╭─ Data records

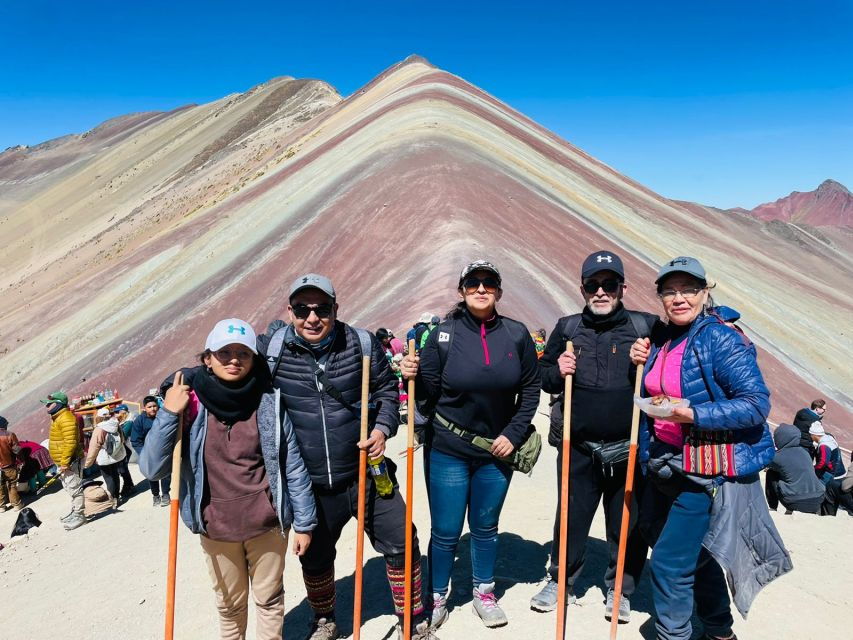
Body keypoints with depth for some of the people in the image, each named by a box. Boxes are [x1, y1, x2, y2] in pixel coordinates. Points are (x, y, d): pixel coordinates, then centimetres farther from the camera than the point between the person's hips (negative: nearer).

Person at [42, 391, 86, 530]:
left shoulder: (66, 418, -20)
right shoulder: (57, 418, 15)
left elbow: (70, 442, -26)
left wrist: (65, 462, -25)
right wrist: (61, 463, 21)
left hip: (70, 461, -11)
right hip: (62, 462, 11)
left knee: (75, 489, -2)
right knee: (69, 488, 20)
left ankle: (79, 516, 6)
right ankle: (74, 512, 32)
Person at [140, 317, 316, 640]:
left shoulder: (269, 401, -12)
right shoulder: (190, 403, -11)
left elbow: (293, 465, -6)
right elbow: (151, 469, -13)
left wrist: (304, 522, -2)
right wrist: (168, 413, -24)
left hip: (267, 523, -1)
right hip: (216, 528, 1)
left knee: (269, 599, 19)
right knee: (230, 604, 23)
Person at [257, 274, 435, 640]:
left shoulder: (361, 344, -8)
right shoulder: (270, 349, -10)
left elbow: (386, 389, 5)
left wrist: (383, 428, -9)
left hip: (366, 473, 0)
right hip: (310, 485, 1)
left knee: (401, 545, 7)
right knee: (315, 557, 20)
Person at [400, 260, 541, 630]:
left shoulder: (517, 335, -5)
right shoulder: (443, 334, -9)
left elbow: (530, 389, 2)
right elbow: (428, 391, -6)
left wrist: (513, 434, -5)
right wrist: (412, 376, -26)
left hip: (497, 450, 2)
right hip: (447, 450, -2)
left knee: (486, 527, 19)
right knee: (445, 531, 8)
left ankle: (484, 594, 39)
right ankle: (436, 598, 31)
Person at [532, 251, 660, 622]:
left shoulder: (646, 326, -3)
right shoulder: (567, 328, 4)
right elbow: (543, 376, 13)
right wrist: (556, 371, -9)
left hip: (630, 450, -1)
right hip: (578, 448, 1)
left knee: (626, 524, 13)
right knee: (571, 519, 14)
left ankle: (620, 590, 34)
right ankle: (561, 582, 34)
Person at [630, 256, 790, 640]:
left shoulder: (721, 339, -17)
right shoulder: (661, 340, 6)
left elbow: (757, 403, -21)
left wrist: (693, 414, -28)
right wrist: (641, 363, 1)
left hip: (706, 472, -8)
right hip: (666, 465, 8)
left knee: (668, 561, -2)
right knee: (696, 552, 22)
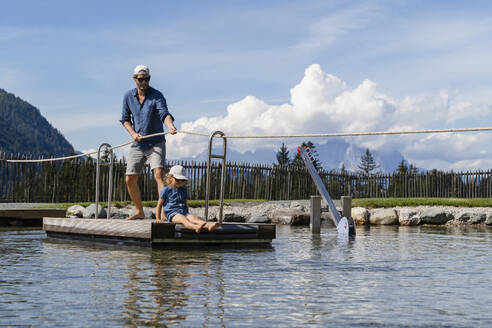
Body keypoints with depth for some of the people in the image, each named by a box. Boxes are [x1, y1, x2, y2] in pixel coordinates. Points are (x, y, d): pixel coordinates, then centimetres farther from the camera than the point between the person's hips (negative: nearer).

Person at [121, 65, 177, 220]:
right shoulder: (128, 96, 3)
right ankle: (139, 211, 24)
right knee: (130, 180, 6)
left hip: (156, 143, -5)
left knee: (159, 174, -22)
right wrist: (133, 133, -9)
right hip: (137, 144, 5)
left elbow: (164, 113, -26)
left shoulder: (157, 95, -10)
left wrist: (171, 126, -47)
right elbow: (125, 118, 10)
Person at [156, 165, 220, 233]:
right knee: (182, 218, -37)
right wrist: (158, 219, 3)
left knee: (193, 217, -28)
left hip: (183, 212, 5)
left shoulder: (184, 190, 20)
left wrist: (187, 215, 23)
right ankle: (196, 227, -68)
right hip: (172, 213, -5)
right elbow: (159, 204, 7)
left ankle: (209, 225, -57)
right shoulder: (166, 190, 5)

╰─

- [Directions]:
Swap "Person at" for "Figure at" throughout all the entries above and write the lines out again with nothing else changed. Leave the pictures out of your answer.

- [Output below]:
Body keypoints with depth for some of the people in the image, each named by a box. Boxes are [x1, y1, x2, y2] in pixel coordinates. Points are (x, y, d): pixel coordinates, then centimetres farther from the camera than the point between the person's hips (negative: nearer).

Figure at [42, 391, 86, 530]:
left shoulder: (66, 418, -20)
right shoulder: (57, 418, 15)
left elbow: (70, 442, -26)
left wrist: (65, 462, -25)
right wrist: (61, 463, 21)
left hip: (70, 461, -11)
right hip: (62, 462, 11)
left knee: (75, 489, -2)
right knee: (69, 488, 20)
left ankle: (79, 516, 6)
right ankle: (74, 512, 32)
Figure at [140, 317, 316, 640]:
left shoulder: (269, 401, -12)
right shoulder: (190, 403, -11)
left elbow: (293, 465, -6)
right elbow: (151, 469, -13)
left wrist: (304, 522, -2)
right wrist: (168, 413, -24)
left hip: (267, 523, -1)
right hip: (216, 528, 1)
left knee: (269, 599, 19)
right knee: (230, 604, 23)
Figure at [257, 274, 435, 640]:
left shoulder: (361, 344, -8)
right shoulder: (270, 349, -10)
left elbow: (386, 389, 5)
left wrist: (383, 428, -9)
left hip: (366, 473, 0)
right hip: (310, 485, 1)
left knee: (401, 545, 7)
right knee: (315, 557, 20)
Figure at [400, 260, 541, 630]:
left shoulder: (517, 335, -5)
right shoulder: (443, 334, -9)
left elbow: (530, 389, 2)
right elbow: (428, 391, -6)
left wrist: (513, 434, -5)
right wrist: (412, 376, -26)
left hip: (497, 450, 2)
right hip: (447, 450, -2)
left knee: (486, 527, 19)
right knee: (445, 531, 8)
left ankle: (484, 594, 39)
right ankle: (436, 598, 31)
Figure at [532, 251, 660, 622]:
left shoulder: (646, 326, -3)
right shoulder: (567, 328, 4)
right elbow: (543, 376, 13)
right wrist: (556, 371, -9)
left hip: (630, 450, -1)
right hip: (578, 448, 1)
left knee: (626, 524, 13)
right knee: (571, 519, 14)
left ankle: (620, 590, 34)
right ankle: (561, 582, 34)
Figure at [630, 256, 790, 640]:
left shoulder: (721, 339, -17)
right shoulder: (661, 340, 6)
left elbow: (757, 403, -21)
left wrist: (693, 414, -28)
right wrist: (641, 363, 1)
left hip: (706, 472, -8)
right hip: (666, 465, 8)
left knee: (668, 561, -2)
right knee: (696, 552, 22)
Body keypoints with depth for some of the people in the image, each named by a box. Boxes are [x1, y1, x2, y2] in pixel coordinates. Points are (x, y, d): pixel coordinates, then centimetres farther from the camera than the point between the person's hips (negative: nearer).

Figure at [121, 65, 177, 220]:
right shoulder: (128, 96, 3)
right ankle: (139, 211, 24)
right knee: (130, 180, 6)
left hip: (156, 143, -5)
left knee: (159, 174, -22)
right wrist: (133, 133, -9)
right hip: (137, 144, 5)
left elbow: (164, 113, -26)
left shoulder: (157, 95, -10)
left wrist: (171, 126, -47)
right elbow: (125, 118, 10)
Figure at [156, 165, 220, 233]:
right knee: (182, 218, -37)
right wrist: (158, 219, 3)
left knee: (193, 217, -28)
left hip: (183, 212, 5)
left shoulder: (184, 190, 20)
left wrist: (187, 215, 23)
right ankle: (196, 227, -68)
right hip: (172, 213, -5)
right elbow: (159, 204, 7)
left ankle: (209, 225, -57)
right shoulder: (166, 190, 5)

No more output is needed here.